Last year, when Jonathan Wharton, the e-business manager for Canadian energy producer Suncor Energy Inc., began sizing up the potential benefits of a new package of Internet software, he didn't take his supplier's claims at face value. The idea was to install Plumtree Software Inc.'s corporate Web portal to help Suncor's 4,000 employees get information and communicate better. Using a workbook Plumtree provided to help estimate the return on his roughly $1 million investment, he initially calculated a $13 million annual bounty. But Wharton tossed out a handful of items--including a $10 million revenue gain due to better dissemination of information. It could happen, but he wouldn't count on it. He came up with a more conservative number: $2 million. "We're a tough audience," says Wharton. "I needed to have something I could believe in and could convince my boss to believe in."

Ultimately, the deal was done. Wharton is confident he will pay for his initial investment within eight months after the software starts running next year. And while the process of sizing up the potential benefits was bumpy, he wouldn't dream of buying software without first going through the exercise of calculating his return on investment--or ROI.

▶ [Supplied material]

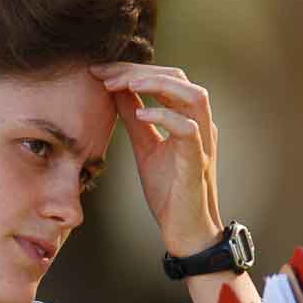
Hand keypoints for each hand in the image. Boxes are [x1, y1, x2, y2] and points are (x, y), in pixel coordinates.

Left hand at [90, 61, 223, 256]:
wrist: (187, 231)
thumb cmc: (170, 191)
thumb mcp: (145, 148)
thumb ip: (135, 120)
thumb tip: (117, 92)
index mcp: (187, 118)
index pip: (166, 78)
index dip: (133, 70)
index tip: (101, 72)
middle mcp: (199, 125)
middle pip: (179, 78)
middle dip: (141, 71)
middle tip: (106, 74)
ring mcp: (202, 142)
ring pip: (193, 96)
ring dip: (158, 84)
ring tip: (126, 84)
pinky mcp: (197, 162)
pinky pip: (188, 130)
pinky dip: (165, 116)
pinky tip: (140, 113)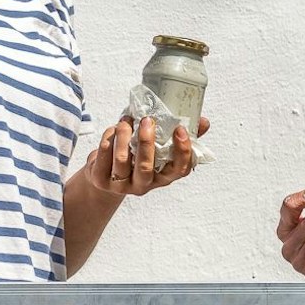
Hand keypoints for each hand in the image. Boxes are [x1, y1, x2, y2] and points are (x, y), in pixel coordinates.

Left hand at [83, 115, 208, 196]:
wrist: (105, 176)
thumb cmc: (137, 157)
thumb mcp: (158, 149)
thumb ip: (180, 136)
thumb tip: (203, 121)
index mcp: (163, 177)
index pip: (179, 170)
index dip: (182, 151)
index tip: (180, 129)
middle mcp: (144, 184)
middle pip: (146, 167)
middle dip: (146, 141)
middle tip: (147, 119)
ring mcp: (121, 185)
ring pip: (122, 160)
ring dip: (124, 135)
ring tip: (126, 120)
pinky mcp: (101, 180)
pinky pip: (103, 156)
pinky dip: (108, 138)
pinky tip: (113, 129)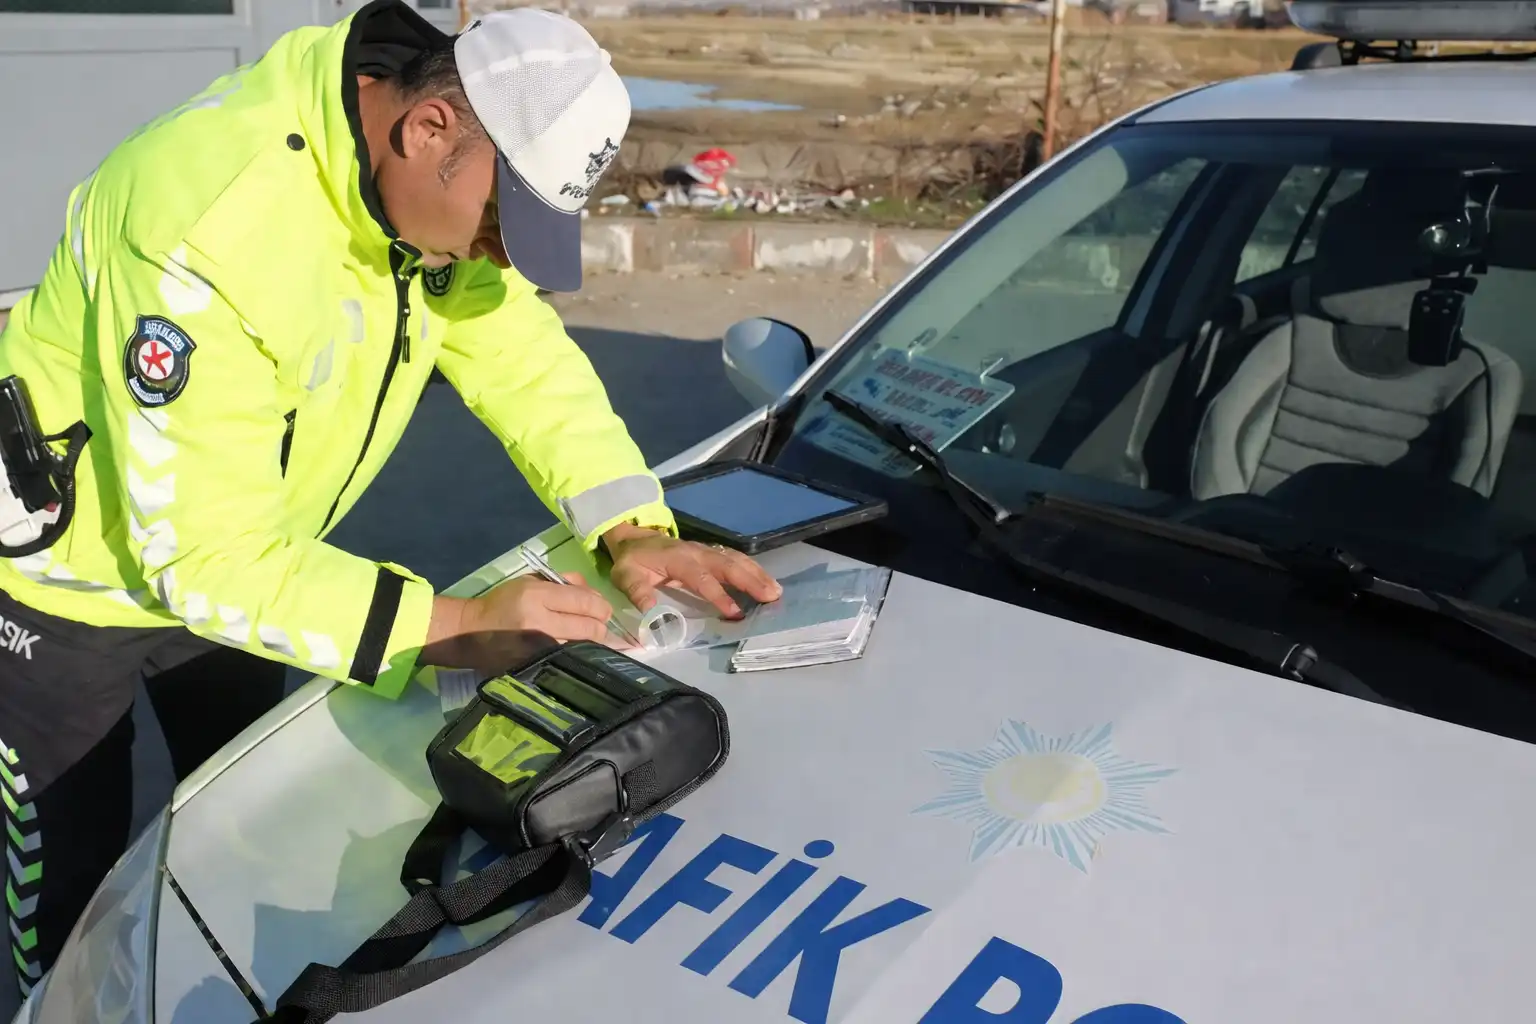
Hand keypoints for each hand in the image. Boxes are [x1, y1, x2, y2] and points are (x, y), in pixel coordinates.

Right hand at [424, 573, 621, 671]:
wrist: (469, 632)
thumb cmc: (503, 603)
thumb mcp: (530, 582)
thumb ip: (564, 583)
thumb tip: (595, 594)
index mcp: (537, 596)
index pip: (585, 602)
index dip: (602, 607)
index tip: (604, 611)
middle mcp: (540, 622)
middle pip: (590, 628)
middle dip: (600, 627)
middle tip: (598, 626)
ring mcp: (538, 648)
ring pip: (583, 647)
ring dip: (590, 643)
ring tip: (586, 638)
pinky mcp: (535, 666)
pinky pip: (568, 660)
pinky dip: (576, 655)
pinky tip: (574, 651)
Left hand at [603, 523, 781, 618]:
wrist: (635, 537)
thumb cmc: (632, 561)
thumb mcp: (625, 576)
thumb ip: (637, 591)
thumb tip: (651, 610)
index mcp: (678, 559)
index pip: (701, 578)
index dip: (719, 595)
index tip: (735, 613)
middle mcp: (697, 552)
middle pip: (728, 565)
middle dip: (751, 580)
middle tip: (772, 597)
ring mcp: (707, 551)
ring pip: (736, 560)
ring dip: (757, 574)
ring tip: (776, 591)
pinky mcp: (712, 553)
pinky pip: (736, 559)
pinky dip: (754, 569)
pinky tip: (766, 582)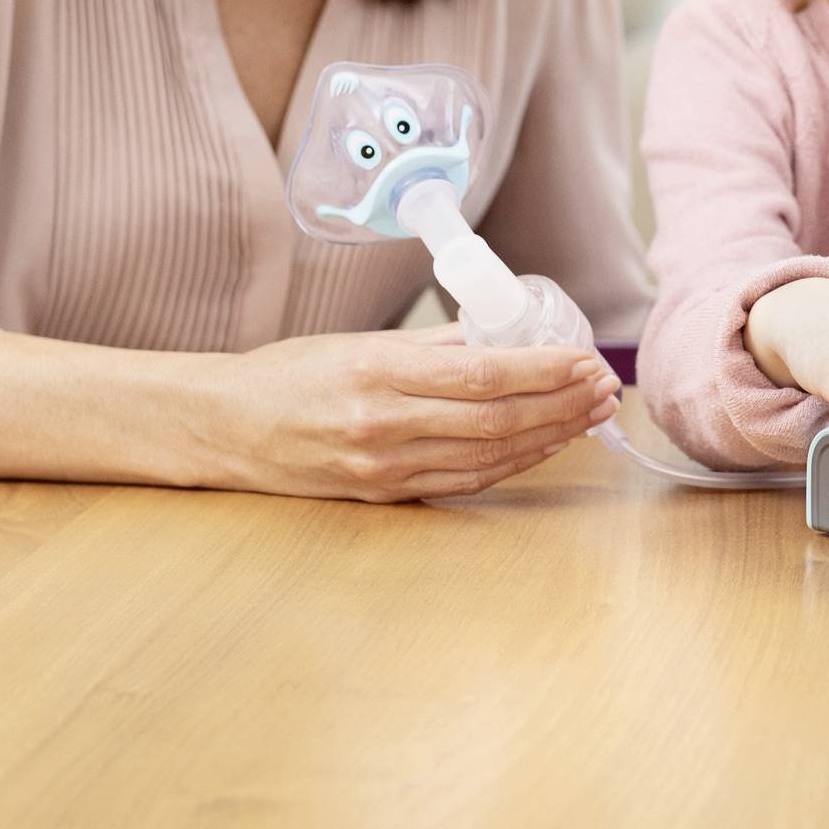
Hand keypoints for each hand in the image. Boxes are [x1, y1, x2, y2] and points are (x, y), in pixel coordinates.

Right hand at [205, 325, 618, 501]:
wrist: (224, 428)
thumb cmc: (290, 374)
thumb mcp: (359, 341)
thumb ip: (432, 344)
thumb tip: (499, 334)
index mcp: (378, 371)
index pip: (482, 374)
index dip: (543, 370)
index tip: (584, 360)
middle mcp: (384, 423)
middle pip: (496, 419)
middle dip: (562, 404)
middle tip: (604, 388)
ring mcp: (385, 466)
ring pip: (489, 456)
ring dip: (550, 436)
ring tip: (589, 415)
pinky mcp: (384, 494)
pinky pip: (465, 479)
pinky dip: (513, 463)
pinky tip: (545, 445)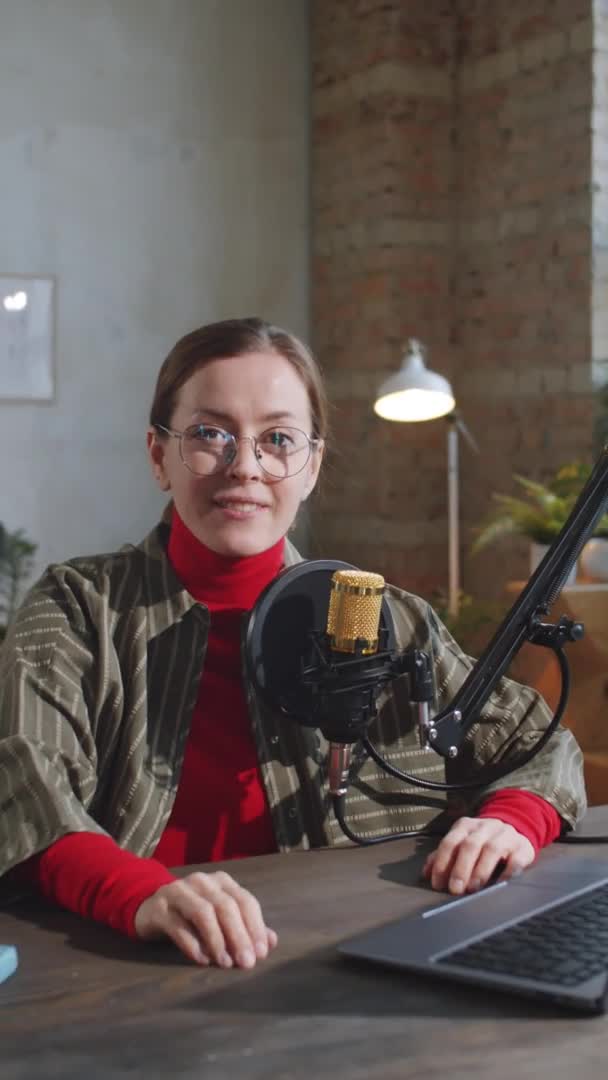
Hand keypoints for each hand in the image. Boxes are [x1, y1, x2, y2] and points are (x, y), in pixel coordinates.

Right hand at [134, 870, 277, 967]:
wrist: (149, 907)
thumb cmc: (191, 914)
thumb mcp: (219, 916)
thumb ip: (244, 926)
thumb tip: (271, 941)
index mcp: (221, 881)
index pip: (245, 900)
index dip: (255, 926)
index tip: (262, 953)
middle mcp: (202, 882)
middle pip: (226, 906)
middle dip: (239, 935)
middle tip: (246, 963)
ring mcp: (179, 892)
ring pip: (202, 912)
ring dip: (217, 939)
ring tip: (225, 963)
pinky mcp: (159, 908)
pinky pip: (178, 925)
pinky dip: (192, 943)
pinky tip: (202, 959)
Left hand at [422, 816, 534, 895]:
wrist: (514, 830)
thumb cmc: (482, 842)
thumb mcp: (462, 843)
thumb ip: (443, 856)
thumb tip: (426, 873)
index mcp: (466, 826)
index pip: (450, 842)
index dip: (442, 863)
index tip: (438, 884)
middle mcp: (485, 827)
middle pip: (470, 845)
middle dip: (460, 869)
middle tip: (455, 889)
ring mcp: (505, 835)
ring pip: (492, 849)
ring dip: (480, 870)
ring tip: (473, 888)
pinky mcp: (522, 847)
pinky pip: (516, 859)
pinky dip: (507, 873)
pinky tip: (499, 884)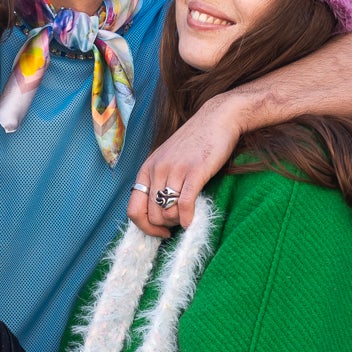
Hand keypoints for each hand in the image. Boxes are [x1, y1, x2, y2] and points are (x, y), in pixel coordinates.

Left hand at [128, 95, 241, 236]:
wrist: (217, 119)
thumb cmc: (194, 142)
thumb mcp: (167, 159)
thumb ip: (158, 181)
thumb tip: (156, 211)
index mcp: (147, 169)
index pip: (133, 209)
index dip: (145, 227)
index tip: (160, 232)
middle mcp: (157, 170)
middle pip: (152, 215)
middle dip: (164, 226)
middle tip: (177, 221)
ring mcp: (175, 170)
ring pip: (167, 213)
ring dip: (176, 222)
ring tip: (185, 217)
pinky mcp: (195, 172)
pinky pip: (184, 204)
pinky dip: (187, 218)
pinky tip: (191, 221)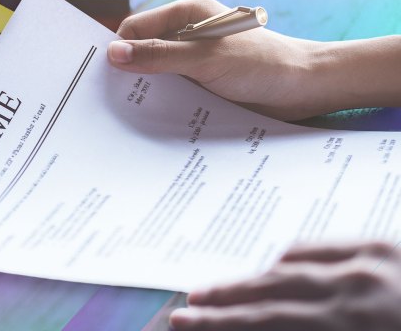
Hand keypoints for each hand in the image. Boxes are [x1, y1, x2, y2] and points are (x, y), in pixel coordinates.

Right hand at [108, 0, 330, 120]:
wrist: (304, 89)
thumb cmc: (261, 64)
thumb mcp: (205, 58)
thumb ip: (159, 56)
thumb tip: (113, 54)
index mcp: (186, 14)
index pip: (136, 29)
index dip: (119, 50)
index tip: (104, 77)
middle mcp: (187, 35)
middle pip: (143, 53)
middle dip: (129, 75)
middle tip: (110, 102)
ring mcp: (194, 61)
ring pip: (156, 76)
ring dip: (147, 94)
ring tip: (129, 117)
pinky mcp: (201, 84)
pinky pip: (172, 93)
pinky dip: (164, 105)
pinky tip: (155, 122)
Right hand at [169, 241, 400, 330]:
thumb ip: (301, 330)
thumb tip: (257, 321)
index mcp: (353, 323)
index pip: (269, 319)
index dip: (222, 322)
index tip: (187, 322)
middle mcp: (357, 287)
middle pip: (272, 290)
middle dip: (224, 300)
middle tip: (188, 306)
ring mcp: (373, 262)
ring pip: (291, 263)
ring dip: (252, 278)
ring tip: (219, 290)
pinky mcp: (386, 245)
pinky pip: (322, 246)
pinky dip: (291, 257)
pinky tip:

▶ [Required actions]
#1 List every dollar amount that appears in the text about Suncor's software purchase.
#2 Reproduce the text about Suncor's software purchase from "Ultimately, the deal" to "on investment--or ROI.".
The records have no connection to the text about Suncor's software purchase.

▶ [Written answers]
#1 $1 million, $13 million, $10 million, $2 million

#2
Ultimately, the deal was done. Wharton is confident he will pay for his initial investment within eight months after the software starts running next year. And while the process of sizing up the potential benefits was bumpy, he wouldn't dream of buying software without first going through the exercise of calculating his return on investment--or ROI.